Cerebral hydatid cysts, involve the intracerebral development of the Echinococcus granulosus parasite. While dogs serve as the usual definitive host, humans, sheep, and cattle act as accidental hosts. The duration required for the development of protoscolices is not precisely known, but animal studies estimate it to be at least 10 months after infection. The growth rate of echinococcal cysts remains poorly understood. Limited ultrasound studies, such as an observational study conducted in Kenya, have reported that 43% of cysts showed growth rates between 6 and 15 mm per year, 30% exhibited growth rates of 1 to 5 mm per year, while approximately 16% either showed no growth or experienced collapse. These cysts can vary in size, ranging from a few centimeters in diameter to larger cysts containing up to 48 liters of fluid, known as giant cysts [5]. The presentation of a giant cyst measuring 70 mm in a 2-year-old infant, as observed in our case, is extremely uncommon. It has been suggested that the size of a hydatid cyst may be influenced by the parasite genotype. For instance, a recent study demonstrated that the average diameter of liver cysts caused by E. canadensis G7 was 5.9 cm (range, 3 to 10 cm) compared to 10.7 cm (range, 5 to 21 cm) for E. granulosus [6].

Intracranial hydatid cysts are rare, and their clinical presentation can vary widely. Common symptoms include progressive installation of increased intracranial pressure, with or without focal neurological signs, as observed in our patient. Seizures and visual disturbances are also reported [7]. The neurological examination can range from asymptomatic to extremely severe states, involving behavioral disorders and unconsciousness [7].

Serological tests such as enzyme-linked immunosorbent assay or indirect hemagglutination may yield positive results in 85% of patients. On CT scan, hydatid cysts typically appear as well-circumscribed, spherical or ovoid, hypodense, non-enhancing cystic lesions without pericystic edema. On MRI, they exhibit hypointensity on T1-weighted images and hyperintensity with a hypointense halo on T2-weighted images [1]. Occasionally, fine peripheral enhancement and perilesional edema indicative of active inflammation may be observed. While imaging can be useful for diagnosis and postoperative monitoring, it is not highly sensitive. The definitive diagnosis is histological, revealing the germinal membrane of the cyst [1].

The treatment of cerebral hydatid cysts involves a combination of medical and surgical approaches. Surgical treatment is recommended whenever possible. The Dowling-Orlando technique, involving a large craniotomy and careful separation of the cyst from the brain tissue through irrigation with hypertonic saline solution, is a preferred method for cyst removal. This technique allows for complete removal of the cyst without rupture and minimal damage to the cerebral parenchyma. Aspiration puncture, although less frequently employed, may be considered for cysts at high risk of rupture, such as those located in the fourth ventricle, brainstem, or thalamus [7]. Antiparasitic treatment, typically with Albendazole, is administered at a dose of 10 mg/kg/day for 3 months [1]. Its use is contraindicated during the first trimester of pregnancy. The prognosis is generally favorable if the diagnosis is made promptly, leading to early treatment and the prevention of neurological sequelae. In addition to surgical intervention and drug therapy, preventive measures play a crucial role, necessitating the formulation of targeted public health policies to minimize the occurrence and impact of hydatid cysts [7].

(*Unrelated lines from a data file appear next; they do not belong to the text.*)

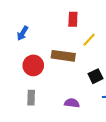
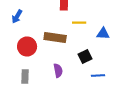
yellow line: (89, 40) -> (79, 22), turned 48
purple semicircle: (72, 103) -> (58, 70), moved, turned 72

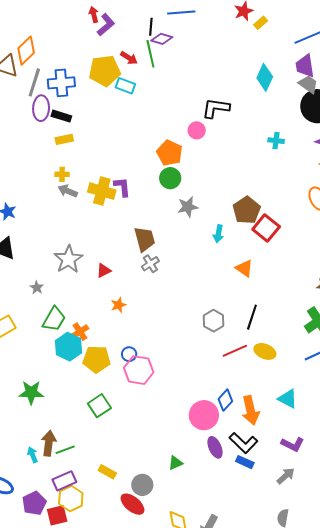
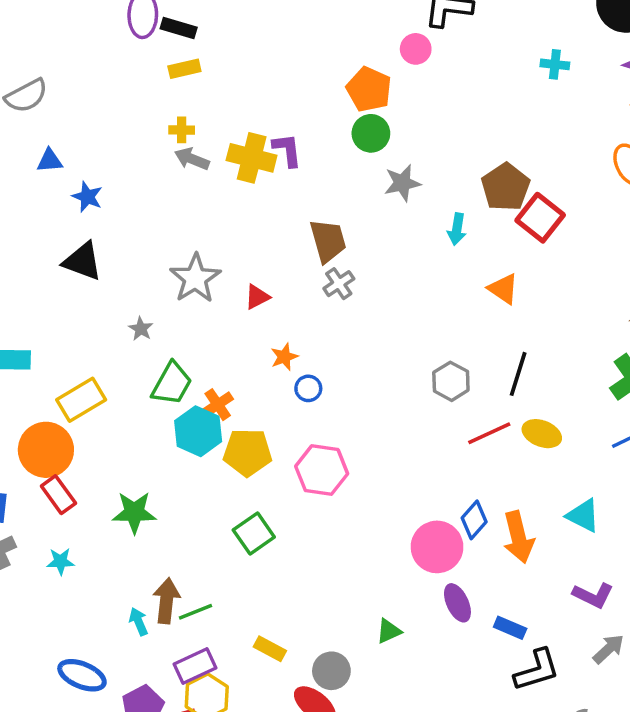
blue circle: (129, 354) -> (308, 388), moved
black L-shape: (244, 443) -> (537, 670), moved, turned -60
gray arrow: (286, 476) -> (608, 649), moved

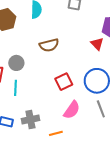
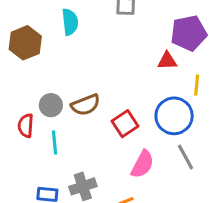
red triangle: (97, 44) -> (167, 61), turned -40
brown semicircle: (49, 45) -> (86, 105), moved

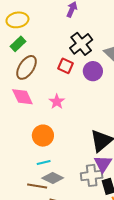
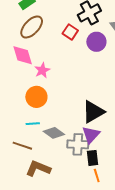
pink star: (57, 102) -> (42, 70), moved
gray diamond: (53, 178) -> (54, 133), moved

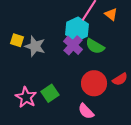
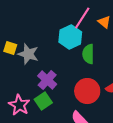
purple cross: (73, 45) -> (47, 80), moved
green semicircle: (95, 46) -> (88, 54), turned 60

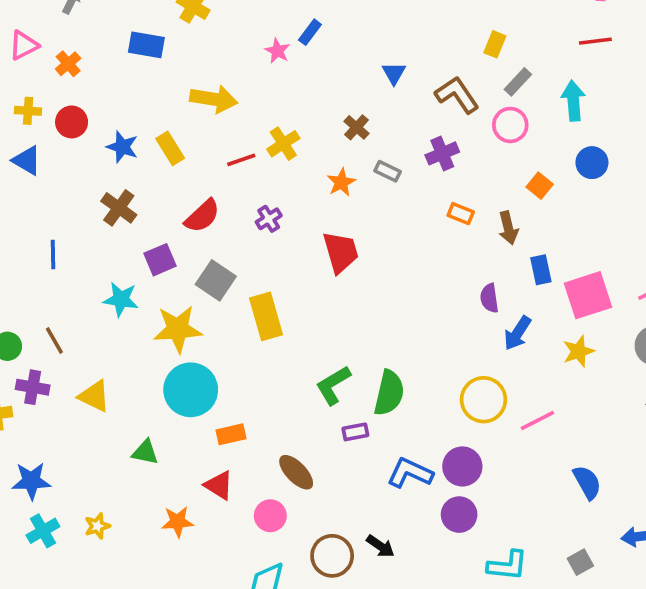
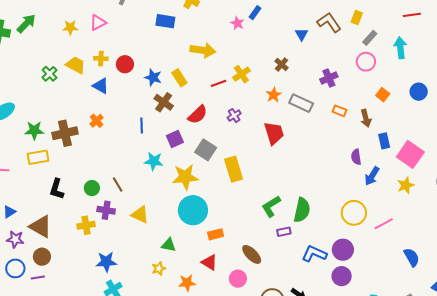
orange cross: (68, 64) -> (97, 121), moved
brown L-shape: (457, 95) -> (329, 22), moved
blue circle: (592, 163) -> (419, 92), moved
gray rectangle: (388, 171) -> (301, 103), moved, size x1.6
brown cross: (119, 208) -> (164, 102), moved
blue line: (53, 254) -> (142, 126), moved
pink square: (588, 295) -> (410, 154), turned -36
yellow star: (97, 526) -> (159, 269), moved

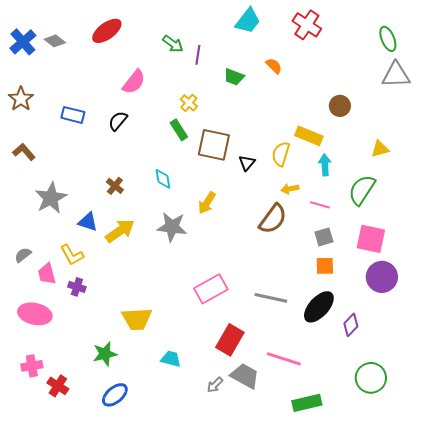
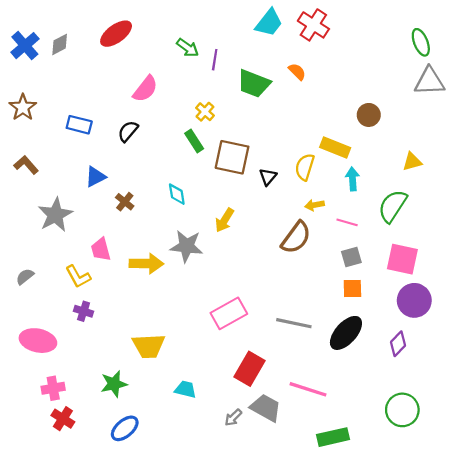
red cross: (307, 25) -> (313, 25), moved
gray diamond: (55, 41) -> (60, 44), turned -65
green trapezoid: (234, 77) -> (254, 84), size x1.5
blue triangle: (88, 222) -> (95, 177), moved, turned -45
yellow arrow: (120, 231) -> (146, 264), moved, turned 36
pink trapezoid: (47, 274) -> (101, 249), moved
purple diamond: (351, 325) -> (398, 344), moved
pink cross: (32, 366) -> (53, 388), moved

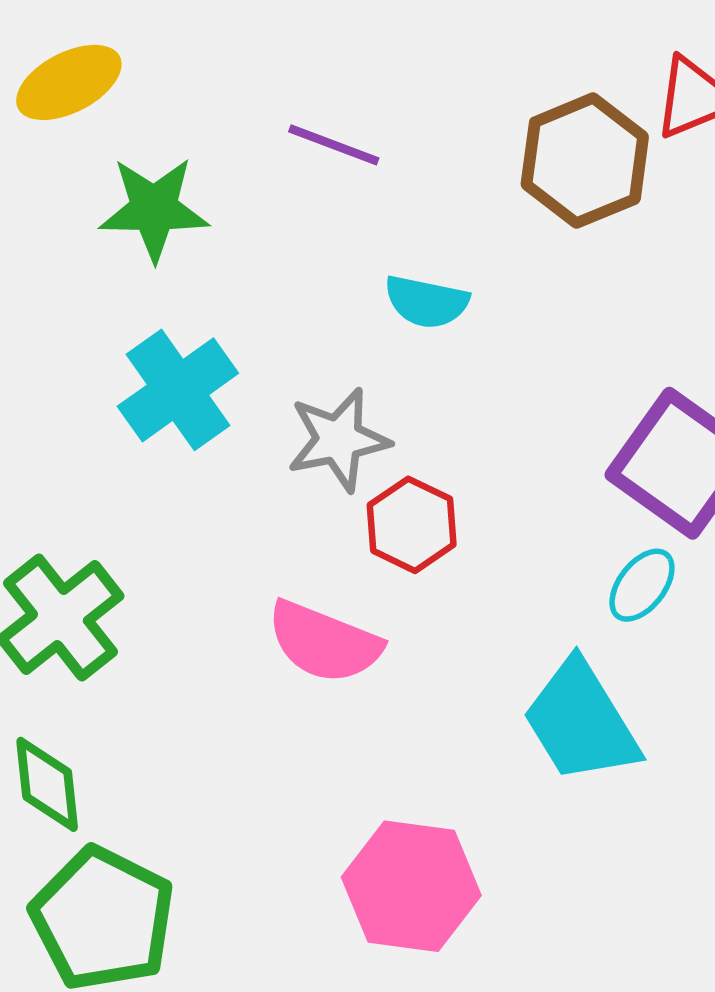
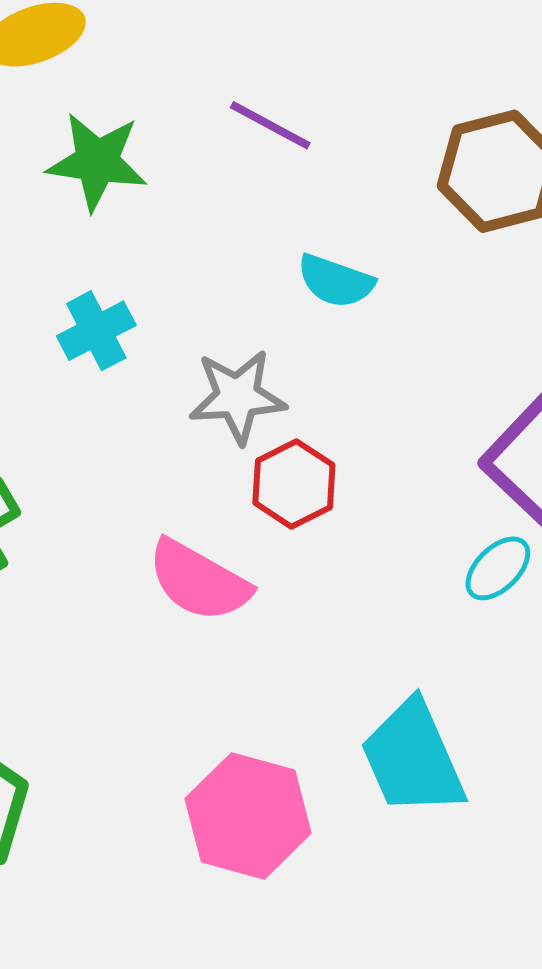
cyan cross: (178, 390) -> (96, 331), size x0.7
cyan trapezoid: (581, 722) -> (413, 758), moved

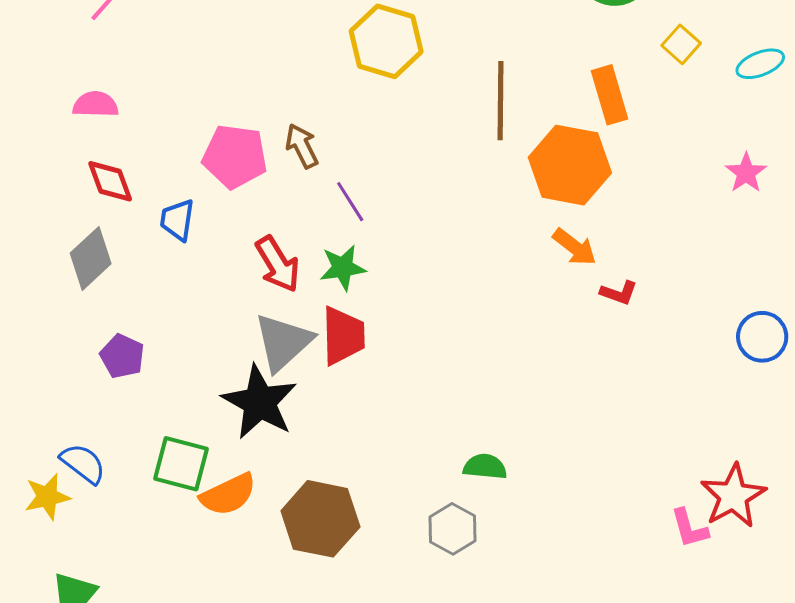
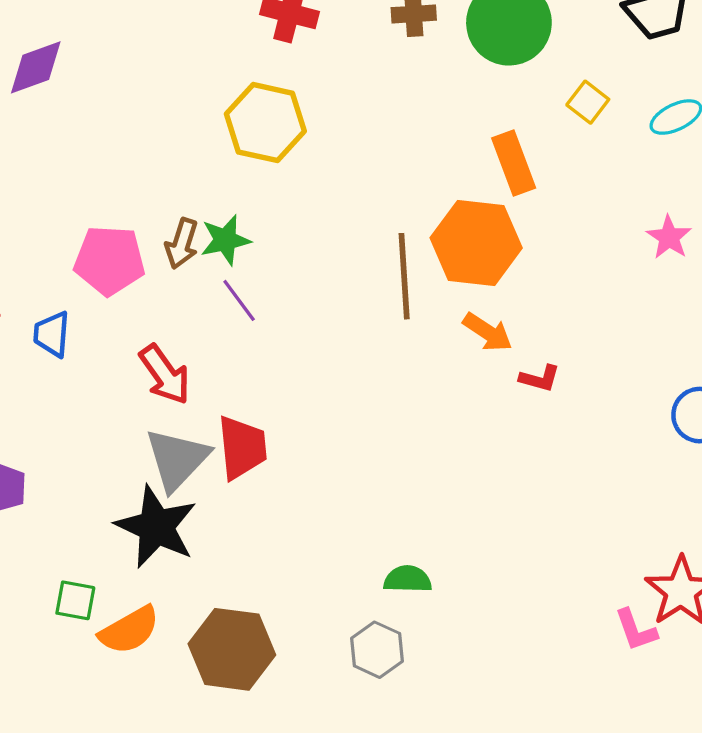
brown line: (500, 101) -> (404, 276), moved
brown arrow: (302, 146) -> (182, 244), turned -132
green star: (343, 268) -> (225, 240), moved
green square: (181, 464) -> (75, 600), size x0.7

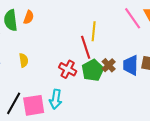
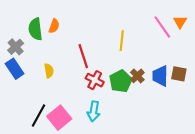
red line: (86, 47) -> (83, 56), moved
cyan arrow: (56, 99) -> (94, 111), moved
pink square: (34, 105) -> (59, 118), turned -30

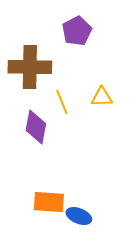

In conclusion, we presented a rare case of a giant hydatid cyst in a 2-year-old girl. Cerebral hydatid cysts caused by Echinococcus granulosus are infrequent and predominantly affect children. Prompt diagnosis and appropriate treatment, including surgical intervention and medical therapy, are crucial for achieving a favorable prognosis and preventing neurological complications.